Life on board an 18th century sailing ship was pretty grim. If the enemy didn’t kill you, then the food and water (or lack of it) probably would, to say nothing of the diseases brewing in the festering conditions below decks.
You would be constantly fighting a losing battle to stay dry, shivering at night, sweltering in the warmer climes, and all for the ‘King’s shilling’ – wages that hadn’t risen since 1653. Not that you’d signed up voluntarily in the first place.
So imagine the relief of spending five months in a tropical paradise on the beautiful island of Tahiti. Such was the lot of the men of HMS Bounty. While there, the crew mixed well with the friendly islanders – a number of them even married the local women and started families.
HMS Bounty had been dispatched to the Pacific in 1787 with the aim of collecting breadfruit, where it would be transplanted to the West Indies as a cheap source of food for slaves. But all good things must come to an end, and with the trees safely on board, HMS Bounty weighed anchor and set a course for home. That meant several more miserable months at sea.
It didn’t help, of course, that the Bounty’s captain, Lieutenant William Bligh, had a reputation for pettiness and cruelty that often led to confrontation. Later in his career in 1808, Bligh found himself on the wrong end of the Rum Rebellion as governor of New South Wales.

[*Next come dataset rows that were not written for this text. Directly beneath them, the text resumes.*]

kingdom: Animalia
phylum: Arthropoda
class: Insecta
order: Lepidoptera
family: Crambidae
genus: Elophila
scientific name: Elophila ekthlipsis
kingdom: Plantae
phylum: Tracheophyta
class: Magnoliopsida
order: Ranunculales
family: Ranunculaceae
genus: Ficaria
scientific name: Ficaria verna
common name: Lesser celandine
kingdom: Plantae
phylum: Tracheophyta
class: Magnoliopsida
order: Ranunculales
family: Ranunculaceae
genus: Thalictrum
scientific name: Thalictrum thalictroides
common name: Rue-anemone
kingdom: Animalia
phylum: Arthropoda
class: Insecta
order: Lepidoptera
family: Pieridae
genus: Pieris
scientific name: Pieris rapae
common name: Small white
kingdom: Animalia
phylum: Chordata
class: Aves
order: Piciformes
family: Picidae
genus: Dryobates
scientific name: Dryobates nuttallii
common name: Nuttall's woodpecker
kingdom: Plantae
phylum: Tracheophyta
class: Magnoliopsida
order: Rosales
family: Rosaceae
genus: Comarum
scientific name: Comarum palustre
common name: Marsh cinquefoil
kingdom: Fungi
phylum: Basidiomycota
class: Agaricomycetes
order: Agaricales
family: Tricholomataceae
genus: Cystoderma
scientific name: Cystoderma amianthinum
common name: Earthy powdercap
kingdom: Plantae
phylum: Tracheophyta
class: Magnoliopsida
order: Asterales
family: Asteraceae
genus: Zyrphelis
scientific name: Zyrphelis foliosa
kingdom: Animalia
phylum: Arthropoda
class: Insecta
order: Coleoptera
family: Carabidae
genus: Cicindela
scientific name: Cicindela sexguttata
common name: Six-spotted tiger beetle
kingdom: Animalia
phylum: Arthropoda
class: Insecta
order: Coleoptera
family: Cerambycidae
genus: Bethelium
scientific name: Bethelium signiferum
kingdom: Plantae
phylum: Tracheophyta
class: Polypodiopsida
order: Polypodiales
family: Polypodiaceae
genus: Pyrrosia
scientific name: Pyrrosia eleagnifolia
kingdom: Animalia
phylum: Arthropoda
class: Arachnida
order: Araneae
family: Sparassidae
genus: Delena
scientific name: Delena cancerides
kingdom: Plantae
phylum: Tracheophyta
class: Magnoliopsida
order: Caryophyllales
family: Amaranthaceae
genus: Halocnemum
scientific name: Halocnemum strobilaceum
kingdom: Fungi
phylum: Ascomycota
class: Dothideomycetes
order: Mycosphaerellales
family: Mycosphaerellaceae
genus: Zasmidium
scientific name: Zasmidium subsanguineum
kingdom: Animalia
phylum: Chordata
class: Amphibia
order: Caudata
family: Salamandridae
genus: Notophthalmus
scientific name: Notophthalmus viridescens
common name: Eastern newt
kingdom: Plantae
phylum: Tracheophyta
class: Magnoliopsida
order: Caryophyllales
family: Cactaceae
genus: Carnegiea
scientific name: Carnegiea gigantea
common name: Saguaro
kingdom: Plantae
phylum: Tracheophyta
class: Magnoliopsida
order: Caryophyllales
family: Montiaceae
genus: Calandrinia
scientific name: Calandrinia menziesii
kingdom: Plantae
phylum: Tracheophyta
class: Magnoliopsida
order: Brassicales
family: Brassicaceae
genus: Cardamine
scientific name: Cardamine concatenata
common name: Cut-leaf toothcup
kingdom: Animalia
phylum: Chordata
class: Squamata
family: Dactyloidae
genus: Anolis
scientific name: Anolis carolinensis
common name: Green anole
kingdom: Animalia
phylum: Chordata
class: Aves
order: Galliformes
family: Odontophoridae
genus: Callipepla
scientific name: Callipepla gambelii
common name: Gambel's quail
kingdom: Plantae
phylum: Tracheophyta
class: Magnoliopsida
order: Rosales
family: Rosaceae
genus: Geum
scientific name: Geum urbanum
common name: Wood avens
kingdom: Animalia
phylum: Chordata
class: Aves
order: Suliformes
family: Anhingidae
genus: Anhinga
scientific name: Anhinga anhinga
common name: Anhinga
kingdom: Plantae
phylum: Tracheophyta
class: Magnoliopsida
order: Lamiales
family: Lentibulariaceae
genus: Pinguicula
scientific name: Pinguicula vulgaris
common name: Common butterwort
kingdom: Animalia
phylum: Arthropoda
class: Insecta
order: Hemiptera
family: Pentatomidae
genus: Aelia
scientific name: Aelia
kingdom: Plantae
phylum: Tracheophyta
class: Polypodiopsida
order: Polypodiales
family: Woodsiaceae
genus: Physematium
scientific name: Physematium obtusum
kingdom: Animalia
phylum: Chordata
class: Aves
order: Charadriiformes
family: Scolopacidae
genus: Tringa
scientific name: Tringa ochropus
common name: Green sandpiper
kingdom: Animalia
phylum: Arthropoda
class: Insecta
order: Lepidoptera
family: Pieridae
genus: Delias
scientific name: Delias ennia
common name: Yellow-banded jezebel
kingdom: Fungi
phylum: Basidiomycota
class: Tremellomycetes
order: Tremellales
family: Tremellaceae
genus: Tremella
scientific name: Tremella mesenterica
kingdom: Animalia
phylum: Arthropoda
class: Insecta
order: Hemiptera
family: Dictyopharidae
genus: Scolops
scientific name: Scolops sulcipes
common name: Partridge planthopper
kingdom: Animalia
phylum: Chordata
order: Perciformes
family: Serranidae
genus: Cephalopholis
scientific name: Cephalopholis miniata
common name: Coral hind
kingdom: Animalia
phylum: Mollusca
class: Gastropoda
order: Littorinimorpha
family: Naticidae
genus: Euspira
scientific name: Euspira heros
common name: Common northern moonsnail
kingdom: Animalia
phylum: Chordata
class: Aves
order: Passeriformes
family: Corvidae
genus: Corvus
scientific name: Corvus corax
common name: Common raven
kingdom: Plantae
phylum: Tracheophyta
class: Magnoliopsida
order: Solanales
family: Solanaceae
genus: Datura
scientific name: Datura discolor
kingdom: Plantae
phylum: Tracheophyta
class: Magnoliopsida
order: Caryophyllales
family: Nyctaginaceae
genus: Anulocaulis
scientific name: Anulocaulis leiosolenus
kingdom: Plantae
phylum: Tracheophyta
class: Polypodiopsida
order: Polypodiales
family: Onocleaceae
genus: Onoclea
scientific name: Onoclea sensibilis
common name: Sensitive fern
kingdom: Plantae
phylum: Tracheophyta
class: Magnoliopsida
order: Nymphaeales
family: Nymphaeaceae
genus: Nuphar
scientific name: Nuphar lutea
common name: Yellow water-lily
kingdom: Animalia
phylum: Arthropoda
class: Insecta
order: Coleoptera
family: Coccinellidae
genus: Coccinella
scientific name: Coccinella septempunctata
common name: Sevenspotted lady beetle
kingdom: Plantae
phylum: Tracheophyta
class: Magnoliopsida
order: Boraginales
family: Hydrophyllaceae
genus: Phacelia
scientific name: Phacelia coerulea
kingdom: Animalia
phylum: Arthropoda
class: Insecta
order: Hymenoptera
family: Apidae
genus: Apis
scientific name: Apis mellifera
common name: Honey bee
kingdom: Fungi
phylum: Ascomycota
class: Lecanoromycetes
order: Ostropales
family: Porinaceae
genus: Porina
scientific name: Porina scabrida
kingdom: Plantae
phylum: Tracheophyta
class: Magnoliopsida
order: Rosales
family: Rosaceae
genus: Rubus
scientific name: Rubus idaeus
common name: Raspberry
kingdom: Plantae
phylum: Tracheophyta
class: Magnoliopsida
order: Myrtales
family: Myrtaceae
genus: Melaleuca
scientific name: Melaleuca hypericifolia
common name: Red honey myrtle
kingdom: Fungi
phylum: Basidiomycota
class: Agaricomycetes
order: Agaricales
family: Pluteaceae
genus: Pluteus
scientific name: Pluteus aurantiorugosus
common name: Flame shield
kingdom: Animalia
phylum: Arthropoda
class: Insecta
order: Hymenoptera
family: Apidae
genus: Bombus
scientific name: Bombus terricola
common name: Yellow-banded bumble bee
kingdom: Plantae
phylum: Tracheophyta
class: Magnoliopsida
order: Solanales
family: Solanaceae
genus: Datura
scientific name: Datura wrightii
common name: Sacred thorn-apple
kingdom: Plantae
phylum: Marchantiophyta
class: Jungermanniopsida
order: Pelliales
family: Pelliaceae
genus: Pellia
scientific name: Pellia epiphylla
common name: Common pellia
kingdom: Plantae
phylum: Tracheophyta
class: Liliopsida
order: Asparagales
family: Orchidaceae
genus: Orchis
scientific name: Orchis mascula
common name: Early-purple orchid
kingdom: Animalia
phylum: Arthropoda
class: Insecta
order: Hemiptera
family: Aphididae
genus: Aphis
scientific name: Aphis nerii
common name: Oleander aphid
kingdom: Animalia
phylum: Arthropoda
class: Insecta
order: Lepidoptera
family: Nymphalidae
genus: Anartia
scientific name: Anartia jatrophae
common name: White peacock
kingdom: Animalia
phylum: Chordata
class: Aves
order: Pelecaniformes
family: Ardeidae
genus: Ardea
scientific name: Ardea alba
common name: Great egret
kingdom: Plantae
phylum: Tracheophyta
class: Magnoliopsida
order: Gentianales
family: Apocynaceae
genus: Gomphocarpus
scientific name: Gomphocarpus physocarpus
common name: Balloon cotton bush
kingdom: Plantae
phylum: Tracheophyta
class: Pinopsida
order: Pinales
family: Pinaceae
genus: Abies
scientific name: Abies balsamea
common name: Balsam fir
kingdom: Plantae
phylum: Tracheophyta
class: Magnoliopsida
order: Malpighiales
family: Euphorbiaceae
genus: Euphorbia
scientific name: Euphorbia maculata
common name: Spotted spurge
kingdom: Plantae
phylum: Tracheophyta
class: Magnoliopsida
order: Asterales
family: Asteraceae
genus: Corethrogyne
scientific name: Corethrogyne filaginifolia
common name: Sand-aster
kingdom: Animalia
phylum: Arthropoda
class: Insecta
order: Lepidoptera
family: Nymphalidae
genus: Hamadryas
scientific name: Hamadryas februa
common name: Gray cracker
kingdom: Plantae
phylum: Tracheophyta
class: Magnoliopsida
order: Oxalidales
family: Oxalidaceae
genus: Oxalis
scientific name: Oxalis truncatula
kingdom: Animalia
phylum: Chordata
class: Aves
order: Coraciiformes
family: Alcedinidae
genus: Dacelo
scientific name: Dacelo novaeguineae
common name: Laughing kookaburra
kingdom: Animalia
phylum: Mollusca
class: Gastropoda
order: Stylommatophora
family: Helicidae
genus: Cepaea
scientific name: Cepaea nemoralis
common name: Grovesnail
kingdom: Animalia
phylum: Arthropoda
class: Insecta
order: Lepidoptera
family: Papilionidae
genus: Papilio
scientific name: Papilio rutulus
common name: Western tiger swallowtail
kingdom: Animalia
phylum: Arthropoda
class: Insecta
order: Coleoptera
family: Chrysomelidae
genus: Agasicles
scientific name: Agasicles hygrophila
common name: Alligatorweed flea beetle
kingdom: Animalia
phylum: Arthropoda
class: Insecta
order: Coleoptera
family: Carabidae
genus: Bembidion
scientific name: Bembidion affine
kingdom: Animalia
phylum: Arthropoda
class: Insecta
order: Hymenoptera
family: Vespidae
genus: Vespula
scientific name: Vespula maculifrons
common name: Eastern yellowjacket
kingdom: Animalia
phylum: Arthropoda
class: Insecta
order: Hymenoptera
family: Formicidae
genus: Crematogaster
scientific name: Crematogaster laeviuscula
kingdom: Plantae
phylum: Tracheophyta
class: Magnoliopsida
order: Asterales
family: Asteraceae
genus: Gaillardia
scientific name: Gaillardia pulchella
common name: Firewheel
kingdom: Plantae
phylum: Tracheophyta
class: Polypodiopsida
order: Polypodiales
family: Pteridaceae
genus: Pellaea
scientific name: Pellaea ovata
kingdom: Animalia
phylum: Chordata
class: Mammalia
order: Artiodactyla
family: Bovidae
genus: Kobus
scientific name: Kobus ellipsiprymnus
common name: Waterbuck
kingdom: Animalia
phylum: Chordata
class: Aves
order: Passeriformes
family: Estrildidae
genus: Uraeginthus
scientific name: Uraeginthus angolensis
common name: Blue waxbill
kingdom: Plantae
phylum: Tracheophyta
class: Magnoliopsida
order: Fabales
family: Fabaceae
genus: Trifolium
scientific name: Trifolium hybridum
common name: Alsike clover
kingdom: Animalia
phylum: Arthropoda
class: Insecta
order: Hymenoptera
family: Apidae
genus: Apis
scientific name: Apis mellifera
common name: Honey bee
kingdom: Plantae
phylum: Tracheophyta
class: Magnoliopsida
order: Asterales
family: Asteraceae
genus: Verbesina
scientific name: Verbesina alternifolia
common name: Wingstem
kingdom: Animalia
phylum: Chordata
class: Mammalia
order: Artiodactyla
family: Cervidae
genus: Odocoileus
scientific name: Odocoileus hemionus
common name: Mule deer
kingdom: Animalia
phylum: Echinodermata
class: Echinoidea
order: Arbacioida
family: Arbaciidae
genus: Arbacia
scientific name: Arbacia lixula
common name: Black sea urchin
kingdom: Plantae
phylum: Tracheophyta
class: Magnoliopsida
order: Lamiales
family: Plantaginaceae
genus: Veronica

It was also rumoured a loan that the ship’s sailing master, Fletcher Christian, had been forced to accept from Bligh became a bone of contention, and that Christian, who was of a similar social standing to the captain, resented his subordinate status.
Whatever the reasons, Christian was able to tap in to the discontent on board and lead a mutiny on 28 April 1789. Bligh was bundled into the ship’s launch and cast off with 18 crew members, most of whom had remained loyal. Insurrection, after all, was punishable by death. As for the breadfruit trees, they were dumped over the side.
Christian led the mutineers, and the Tahitians that accompanied them, to eventually settle in the Pitcairn Islands, where they burned the Bounty. But cut off and far from home, the honeymoon period soon ended and relations with the Tahitians turned sour. Nevertheless, many of the islanders today can trace their lineage back to the ship’s crew.
Bligh somehow managed to steer his way to the island of Timor, modern-day Indonesia, from where he returned to London. The Admiralty promptly dispatched HMS Pandora to bring the conspirators to justice.